Na tentativa de coibir, o administrador do conjunto optou pela estratégia de apagar parcialmente os graffitis, como uma forma de desencorajar os writers. O ato de rasurar um graffiti, é entendido no círculo dos grafiteiros como uma atitude desrespeitosa, contudo, neste caso, os writers percebem que se trata de uma ação externa ao grupo e entendem a coação como uma validação para reativar o espaço. É como se a ação do administrador ao cobrir um graffiti, validasse uma re-pintura e a circunstância permitisse cobrir o graffiti rasurado.

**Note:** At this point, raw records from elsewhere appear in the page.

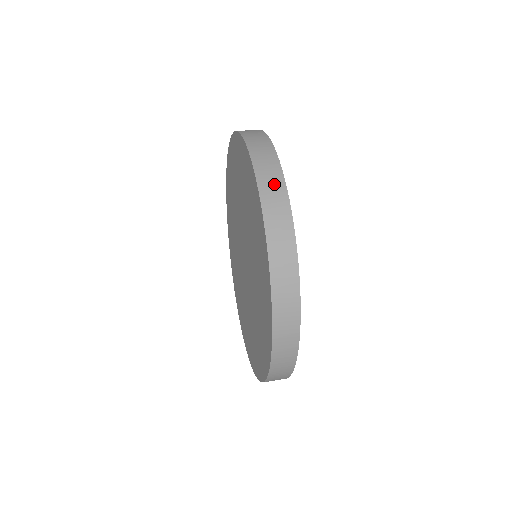
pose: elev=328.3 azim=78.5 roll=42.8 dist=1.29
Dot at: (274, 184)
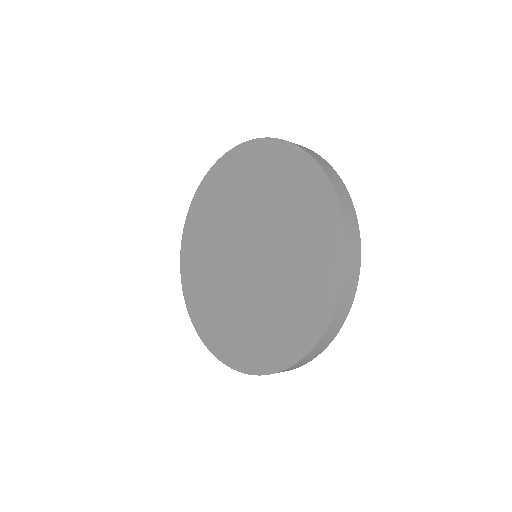
Dot at: occluded
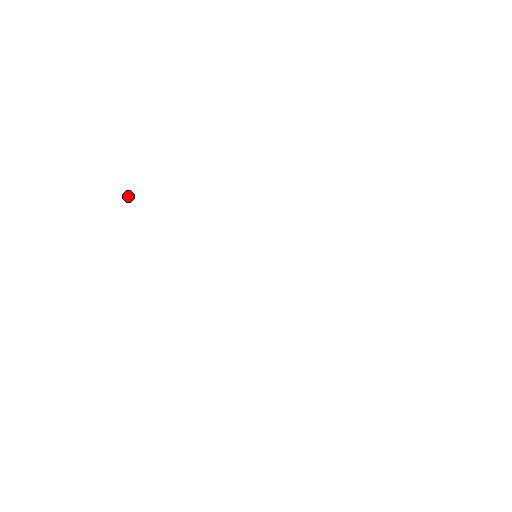
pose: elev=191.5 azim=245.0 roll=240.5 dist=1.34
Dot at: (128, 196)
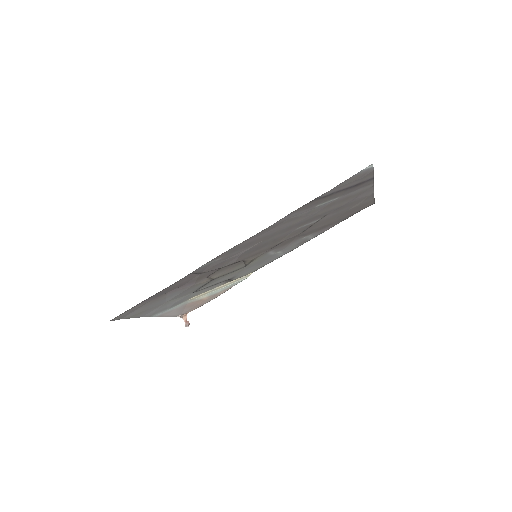
Dot at: (185, 323)
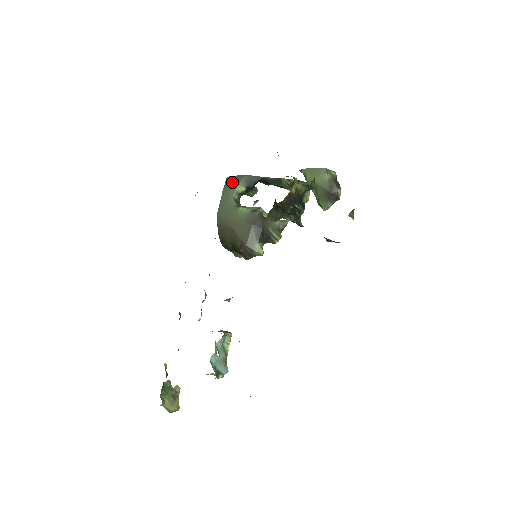
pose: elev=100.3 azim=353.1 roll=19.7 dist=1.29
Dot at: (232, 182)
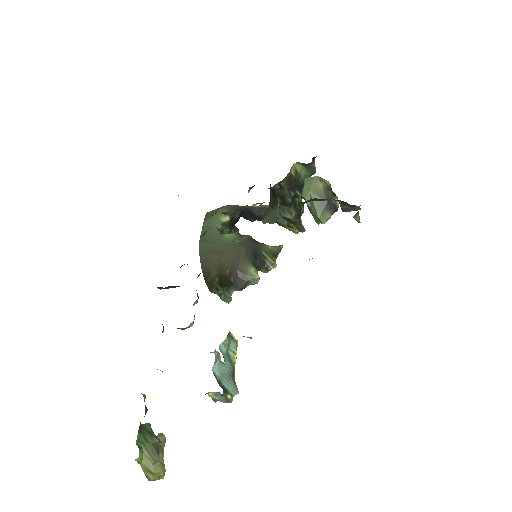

Apesar do ciclo resultante dessas forças, o graffiti e as ações anti-graffiti tem uma relação de complementaridade, como observada pela socióloga Lígia Ferro [3]; “existe uma relação de dependência entre estes dois grupos, pois o artista depende do trabalhador de limpeza para que sejam criados novos espaços para pintar, e o trabalhador de limpeza precisa do writer para ter emprego. Assim vemos uma estrutura que nasce de um processo de combate e oposição ao graffiti assentar em ciclos de interdependência entre esses dois universos (o do graffiti e o da limpeza)”.
A “limpeza” é mais que um mero apagamento, são sobreposições de camadas de pintura. O que acontece na parede torna-se uma construção coletiva. O resultado dessa dialética reflete na particularidade do espaço. Esses eventos tornam a parede do conjunto habitacional algo singular, dinâmico, evidenciando uma cidade viva.
De certa maneira o graffiti é uma ferramenta que dá voz àqueles que são silenciados através das relações de poder. Através do graffiti, os coadjuvantes da cidade protagonizam-se no espaço, seja de forma reivindicatória, provocativa ou até mesmo despretensiosa.
A intervenção urbana é um agente transformador. Mais do que ser notado e ser reconhecido, as pessoas querem comunicar-se criticamente no espaço. E o graffiti — e o seu combate — são formas de exercer esse direito de mudar a cidade. O exercício desse direito tem um efeito coletivo, positivo ou não, são fatores que incentivam a tirar a sociedade da passividade. “A liberdade de construir e reconstruir a cidade e a nós mesmos é um dos mais preciosos e negligenciados direitos humanos” [4]. Independente dos adeptos e haters, o graffiti e a arte urbana são formas de exercer a liberdade deste precioso direito de transformar o espaço de quem faz e de quem vê.
Referências:
[1] Gitahy, C. (1999). O que é grafite. Braziliense, São Paulo.
[2] Schacter, R. (2008). An ethnography of Iconoclash: An investigation into the production, consumption and destruction of street-art in London in Journal of Material Culture, nº 13, pp. 35-61.
[3] Ferro, L. (2016). Da rua para o mundo: etnografia urbana comparada do graffiti e do parkour. (1 ed.). Lisboa: ICS.
[4] Harvey, D. (2012). O Direito à Cidade. Lutas Sociais. n.29, p.73-89. São Paulo.